Well, lets say IT turned out to be a more successful excursion than we expected.
We left home at about 10:32 a.m.
I detoured to Bennington Lake to check on the great horned owl that nested in the cliff near the new toilet. The owl appeared calm and healthy.
I worried about it because Naeem, a fellow wildlife photographer who visited Walla Walla from Dubai (Yes, that Dubai), that I met near the cliff the day before had seen two kids shooting some kind of BB gun into the bank.
He worried that they could harm the owl.
So, I checked and found the owl to be in good shape. I had determined to email Naeem later (that evening, which I did) to ease his mind.
After visiting the nesting owl, we stopped for coffee and snacks at Starbucks and headed west.
On the way, we saw four great blue herons in a pasture along the road to the Whitman Mission.
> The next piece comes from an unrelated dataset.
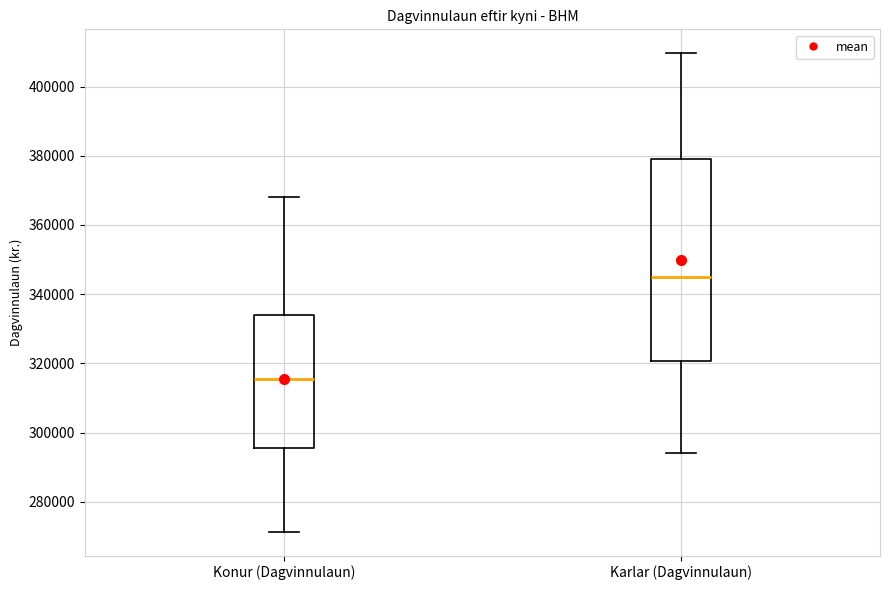

Comparing the boxes themselves (not the whiskers), which one is the tallest?

Karlar (Dagvinnulaun)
We stopped at the mission so I could walk Nora to the pond and look for turtles and water birds.
We continued west on the rural roads that parallel Highway 12. Near the junction with Lowden-Gardena Road (as I recall?), a kestrel with a mouse for lunch sat on a post above a detailed no trespassing/no hunting sign. It made a nice ironic image.
We dawdled along, but we didn’t see anything else to gawk at until we saw a bunch of American white pelicans on a log behind Ice Harbor Dam. Needless to say I took a bunch of photos, again, of pelicans.
By then lunch time had long passed, but we continued along the Snake River to Charbonneau Park. We saw pelicans along the way, several glided gracefully inches above the water.
Then we saw a mature bald eagle on an electrical pole before reaching the park. Nora and I strolled the 100 yards or so, until we stood directly beneath the big bird. I took a ton of photos, and it finally flew away.
At the park, we saw another (or the same) eagle in a tall, bare cottonwood tree. I strolled around beneath the tree for a clear view while the raptor watched Nora. This one didn't fly. So, I took another bunch of photos.
We stopped a Hood Park for Nora to take a another break before we headed toward the Red Robin for a late lunch (or an early dinner).
We arrived back in Walla Walla after dark.